Friday, April 13, 2012

Katinka Bock por Nuno Crespo















Katinka Bock, Winterlandschaft mit Hut, 2011


Desconhecida do público português Katinka Bock (n. Frankfurt am Main, 1976) trabalha essencialmente com escultura. Entendendo-se aqui escultura num sentido “expandido” e assumindo que a escultura se caracteriza pela construção de situações espaciais e não um conjunto de objectos mais ou menos figurativos e essencialmente rememorativos.
A exposição em Lisboa é misteriosa, poética, contida e rigorosa. Não existe uma narrativa ou uma tese que a artista explore através das suas obras, mas trata-se da sucessão de corpos sensíveis (que é um nome possível para as esculturas) em que diferentes elementos da disciplina da escultura são minuciosamente tratados. Ou seja, a cada peça Katinka Bock explora os conceitos habituais da escultura: forma, gravidade, corpo, tensão, composição, monumento, etc. E esta exploração não reenvia as suas obras para uma região de apropriação ou de diálogo directo com a tradição, mas obriga ao estabelecimento de um diálogo crítico com a história da linguagem utilizada por esta artista.
Não se está face a um caso de citação ou apropriação de momentos exemplares, mais ou menos complexos, da história da arte, mas da exploração do sentido mais profundo do modo como um gesto (da cultura ou da natureza) pode transformar o espaço. A sucessão das obras nas salas provoca uma experiência de imersão nesse universo de forças subtis que se tentam materializar num movimento ou numa forma: uma sucessão ao jeito de um longo “travelling” cinematográfico que resulta num percurso feito não através das obras, mas por dentro das obras como quem persegue um caudal de água que, subterraneamente, atravessa uma planície. As passagens entre as salas prometem e antecipam essa continuidade e, assim, entre a areia feita chão de “Atlantic” (2012), a madeira esculpida de “Personne” (2012) e o calcário e o chapéu de feltro de “Winterlandschaft mit Hut” (2011) há uma afinidade e uma continuidade que não admite rupturas.

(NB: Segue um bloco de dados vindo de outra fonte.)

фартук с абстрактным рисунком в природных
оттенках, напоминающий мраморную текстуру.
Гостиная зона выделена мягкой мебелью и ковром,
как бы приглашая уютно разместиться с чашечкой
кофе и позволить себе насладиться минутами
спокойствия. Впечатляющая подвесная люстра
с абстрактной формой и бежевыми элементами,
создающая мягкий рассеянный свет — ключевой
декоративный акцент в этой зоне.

Não é uma “obra de arte total”, mas é como se as diferentes esculturas (entendidas como formas materiais individuais) fossem cristalizações momentâneas que depois se dissipam num todo, numa unidade ou absoluto.

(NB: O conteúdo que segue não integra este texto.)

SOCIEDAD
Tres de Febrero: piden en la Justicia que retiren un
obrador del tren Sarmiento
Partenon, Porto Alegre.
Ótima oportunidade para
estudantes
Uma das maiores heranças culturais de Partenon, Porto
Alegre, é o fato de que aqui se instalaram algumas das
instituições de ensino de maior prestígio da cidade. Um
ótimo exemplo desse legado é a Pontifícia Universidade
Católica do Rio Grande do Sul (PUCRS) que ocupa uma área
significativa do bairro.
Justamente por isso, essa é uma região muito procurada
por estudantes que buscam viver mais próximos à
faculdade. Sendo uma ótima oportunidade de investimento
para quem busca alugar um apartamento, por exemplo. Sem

O espectador, obrigado a assumir uma posição no interior da obra, vê-se implicado na materialidade da escultura e nos acontecimentos promovidos pelas obras e nesse encontro descobre que a metamorfose a que a artista sujeita as diferentes matérias e “coisas” não resulta de nenhum tipo de virtuosismo ou imprecisão, mas, como um poeta, os seus gestos são mínimos e reflectem, sobretudo, um modo de pensar. E é o desenvolvimento deste pensamento, no seu confronto com o potencial plástico e expressivo da matéria, que interessa.
O processo de Katinka Bock caracteriza-se, maioritariamente, por deslocações de formas ou materiais do quotidiano: muitas vezes a artista utiliza materiais encontrados e a forma (a qual pode ser tão subtil como uma tensão) surge das relações que as diferentes coisas estabelecem entre si. Como escreve o curador da exposição Miguel Wandschneider no texto de apresentação da exposição: “uma preferência por materiais simples e uma rigorosa economia de gestos e de procedimentos na manipulação desses materiais.” Os quais podem ser tão distintos como areia, barra de ferro, bloco de cadeira, barro, gesso, tecido, bronze, chumbo, etc.
Não se trata de forçar uma relação ou uma composição harmoniosa entre objectos de matérias e famílias diferentes, ou de sublinhar a sua filiação nas possibilidades escultóricas herdadas do modernismo, mas de estabelecer um diálogo e observar o que nasce dessa relação.
Aquelas relações encontram no conceito de jogo a sua melhora apresentação. O qual não tem aqui um sentido didáctico, mas designa o esforço da artista em conquistar o equilíbrio entrea organicidade e geometria, natureza e cultura. Assim, pode dizer-se que estes trabalhos vivem de deslocamentos e equilíbrios e que o seu propósito é accionar uma certa experiência espacial, o que é o mesmo que dizer: por em movimento um certo modo de pensar acerca do espaço enquanto realidade orgânica, geométrica e conceptual.